### [Extracted records]
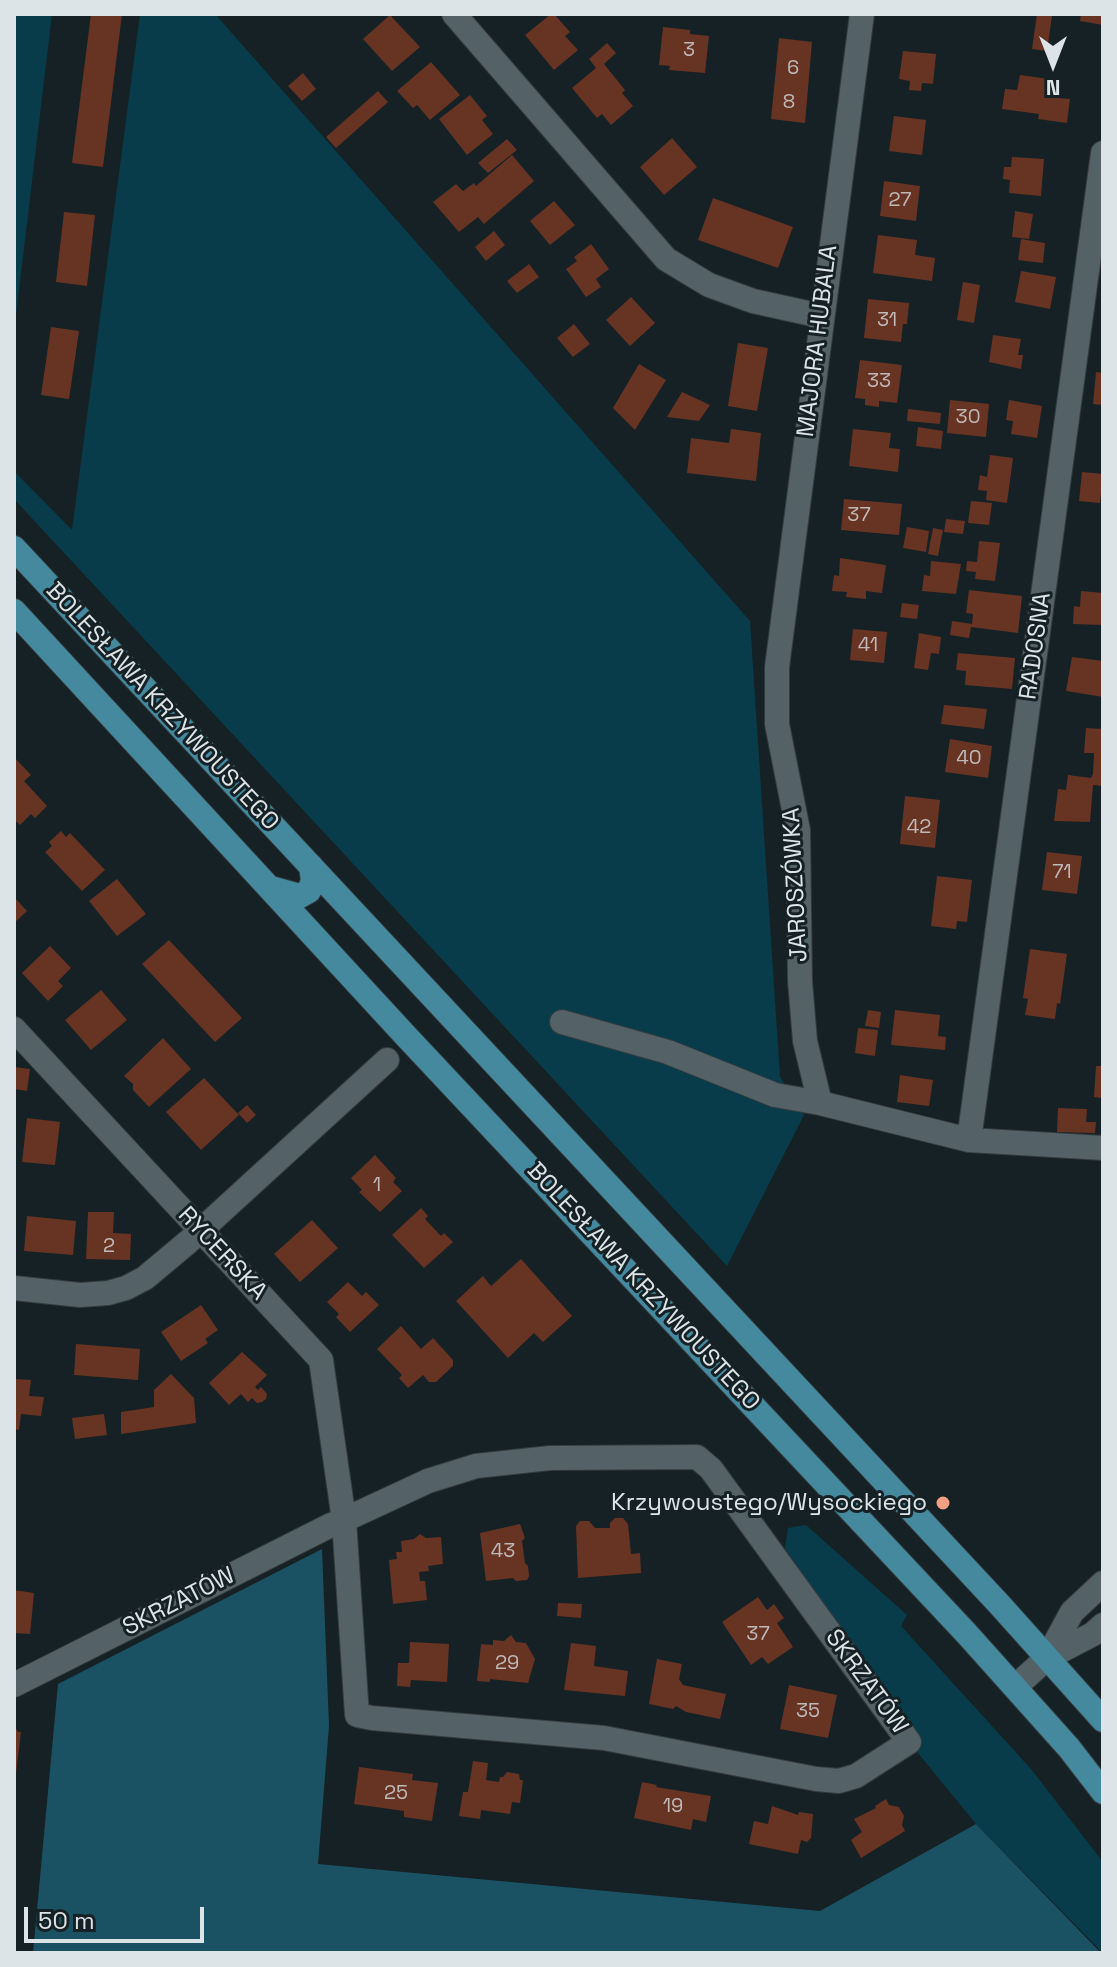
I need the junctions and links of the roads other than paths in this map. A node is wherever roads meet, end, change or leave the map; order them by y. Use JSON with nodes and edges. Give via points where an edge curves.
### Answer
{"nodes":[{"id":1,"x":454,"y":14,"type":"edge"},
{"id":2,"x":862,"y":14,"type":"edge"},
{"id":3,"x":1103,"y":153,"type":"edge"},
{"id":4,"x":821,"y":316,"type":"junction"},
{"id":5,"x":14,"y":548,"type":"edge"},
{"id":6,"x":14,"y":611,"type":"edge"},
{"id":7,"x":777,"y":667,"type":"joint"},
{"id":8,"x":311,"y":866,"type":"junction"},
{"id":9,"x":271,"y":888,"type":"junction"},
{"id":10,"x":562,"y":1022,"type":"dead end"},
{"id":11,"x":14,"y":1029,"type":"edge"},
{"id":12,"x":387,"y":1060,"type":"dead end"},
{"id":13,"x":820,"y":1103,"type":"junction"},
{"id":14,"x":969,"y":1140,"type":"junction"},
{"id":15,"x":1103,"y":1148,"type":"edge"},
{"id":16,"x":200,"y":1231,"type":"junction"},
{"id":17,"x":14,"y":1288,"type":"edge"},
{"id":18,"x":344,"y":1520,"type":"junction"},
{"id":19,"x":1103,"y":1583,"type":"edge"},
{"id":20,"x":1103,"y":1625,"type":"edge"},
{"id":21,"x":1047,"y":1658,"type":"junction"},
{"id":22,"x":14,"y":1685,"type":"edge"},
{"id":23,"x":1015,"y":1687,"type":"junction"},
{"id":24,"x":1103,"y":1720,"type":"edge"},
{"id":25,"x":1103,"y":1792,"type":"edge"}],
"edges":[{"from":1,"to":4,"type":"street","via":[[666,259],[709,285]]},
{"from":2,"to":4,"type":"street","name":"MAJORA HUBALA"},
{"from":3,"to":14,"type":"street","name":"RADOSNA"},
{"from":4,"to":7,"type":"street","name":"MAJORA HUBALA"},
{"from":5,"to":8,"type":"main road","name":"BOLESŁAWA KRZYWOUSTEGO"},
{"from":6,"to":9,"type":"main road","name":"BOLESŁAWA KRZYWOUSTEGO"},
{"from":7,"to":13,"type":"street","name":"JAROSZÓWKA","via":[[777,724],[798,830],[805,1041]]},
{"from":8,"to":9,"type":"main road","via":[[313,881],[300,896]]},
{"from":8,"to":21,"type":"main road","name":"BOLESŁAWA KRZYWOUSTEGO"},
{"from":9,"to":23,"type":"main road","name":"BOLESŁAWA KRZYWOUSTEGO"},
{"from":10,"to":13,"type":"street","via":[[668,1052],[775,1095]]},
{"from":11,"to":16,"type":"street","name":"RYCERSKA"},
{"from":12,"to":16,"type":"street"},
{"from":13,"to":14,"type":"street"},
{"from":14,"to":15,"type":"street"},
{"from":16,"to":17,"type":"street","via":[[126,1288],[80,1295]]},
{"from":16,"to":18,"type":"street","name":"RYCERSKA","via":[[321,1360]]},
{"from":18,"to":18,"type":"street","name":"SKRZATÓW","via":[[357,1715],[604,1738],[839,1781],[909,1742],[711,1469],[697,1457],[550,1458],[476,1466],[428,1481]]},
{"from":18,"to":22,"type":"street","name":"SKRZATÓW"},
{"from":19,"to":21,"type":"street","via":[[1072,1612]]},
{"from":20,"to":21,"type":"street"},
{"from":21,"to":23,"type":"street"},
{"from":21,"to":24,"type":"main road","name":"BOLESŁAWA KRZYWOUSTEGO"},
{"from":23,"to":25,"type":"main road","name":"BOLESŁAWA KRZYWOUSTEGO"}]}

### [What you need to do]
Check each line of the records for the word "BOLESŁAWA", and show the lines that contain it.

### [Result of this exercise]
{"from":5,"to":8,"type":"main road","name":"BOLESŁAWA KRZYWOUSTEGO"},
{"from":6,"to":9,"type":"main road","name":"BOLESŁAWA KRZYWOUSTEGO"},
{"from":8,"to":21,"type":"main road","name":"BOLESŁAWA KRZYWOUSTEGO"},
{"from":9,"to":23,"type":"main road","name":"BOLESŁAWA KRZYWOUSTEGO"},
{"from":21,"to":24,"type":"main road","name":"BOLESŁAWA KRZYWOUSTEGO"},
{"from":23,"to":25,"type":"main road","name":"BOLESŁAWA KRZYWOUSTEGO"}]}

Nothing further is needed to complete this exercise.